Dans un entretien accordé au journal britannique The Observer, elle a déclaré que le retour des Taliban au pouvoir en 2021 avait profondément affecté l’avenir de millions de femmes et de filles afghanes, confrontées à de vastes restrictions dans de nombreux domaines de la vie quotidienne.
Malala a estimé que certains dirigeants internationaux considèrent les politiques imposées aux femmes par les Taliban comme une question culturelle ou interne, une approche qu’elle a qualifiée d’« inacceptable ».
Selon elle, le système actuel du droit international ne protège pas suffisamment les femmes et les filles, et la communauté internationale doit adopter des mesures plus efficaces pour garantir la responsabilité des auteurs de violations des droits des femmes.
L’activiste pour l’éducation a également salué la résistance des femmes et des filles afghanes qui continuent de lutter pour leur droit à l’éducation malgré les interdictions et les pressions auxquelles elles sont confrontées.

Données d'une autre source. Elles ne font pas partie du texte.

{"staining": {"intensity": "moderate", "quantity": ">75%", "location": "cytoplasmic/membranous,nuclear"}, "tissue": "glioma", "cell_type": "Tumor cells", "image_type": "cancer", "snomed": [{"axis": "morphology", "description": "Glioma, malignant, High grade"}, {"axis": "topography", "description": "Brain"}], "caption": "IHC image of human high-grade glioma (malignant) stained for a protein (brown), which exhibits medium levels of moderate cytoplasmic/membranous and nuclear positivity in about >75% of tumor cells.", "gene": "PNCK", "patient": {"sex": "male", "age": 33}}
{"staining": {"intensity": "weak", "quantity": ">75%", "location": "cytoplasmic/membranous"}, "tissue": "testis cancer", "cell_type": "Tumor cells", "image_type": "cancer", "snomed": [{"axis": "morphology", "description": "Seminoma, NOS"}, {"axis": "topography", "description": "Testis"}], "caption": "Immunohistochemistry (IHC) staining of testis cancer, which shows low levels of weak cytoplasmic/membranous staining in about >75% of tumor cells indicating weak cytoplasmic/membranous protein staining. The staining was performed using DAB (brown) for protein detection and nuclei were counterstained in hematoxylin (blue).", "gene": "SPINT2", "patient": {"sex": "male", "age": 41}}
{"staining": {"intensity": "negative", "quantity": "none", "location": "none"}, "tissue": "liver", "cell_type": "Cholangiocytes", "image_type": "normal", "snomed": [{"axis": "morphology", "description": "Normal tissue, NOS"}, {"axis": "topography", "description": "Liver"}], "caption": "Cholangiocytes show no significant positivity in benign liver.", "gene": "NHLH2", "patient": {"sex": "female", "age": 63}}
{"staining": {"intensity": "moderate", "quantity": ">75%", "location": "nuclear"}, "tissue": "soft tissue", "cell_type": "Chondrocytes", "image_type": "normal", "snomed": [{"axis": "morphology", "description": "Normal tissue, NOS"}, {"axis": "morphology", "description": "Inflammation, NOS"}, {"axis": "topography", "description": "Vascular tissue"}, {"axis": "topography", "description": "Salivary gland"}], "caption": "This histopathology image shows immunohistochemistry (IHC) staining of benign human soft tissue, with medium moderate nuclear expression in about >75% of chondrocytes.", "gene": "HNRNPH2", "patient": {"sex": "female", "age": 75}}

Malala Yousafzai a confié qu’elle avait eu du mal à croire que le groupe qui avait autrefois tenté de la réduire au silence par la violence soit revenu au pouvoir en Afghanistan et influence aujourd’hui le destin de millions de femmes et de filles.
Depuis le retour des Taliban au pouvoir, de nombreuses restrictions ont été imposées à l’éducation, à l’emploi et à la participation sociale des femmes en Afghanistan, suscitant de vives critiques de la part des organisations de défense des droits humains et des institutions internationales.
Les Taliban, pour leur part, considèrent ces questions comme des affaires internes et n’ont jusqu’à présent montré aucun signe de recul sur leurs politiques concernant les femmes.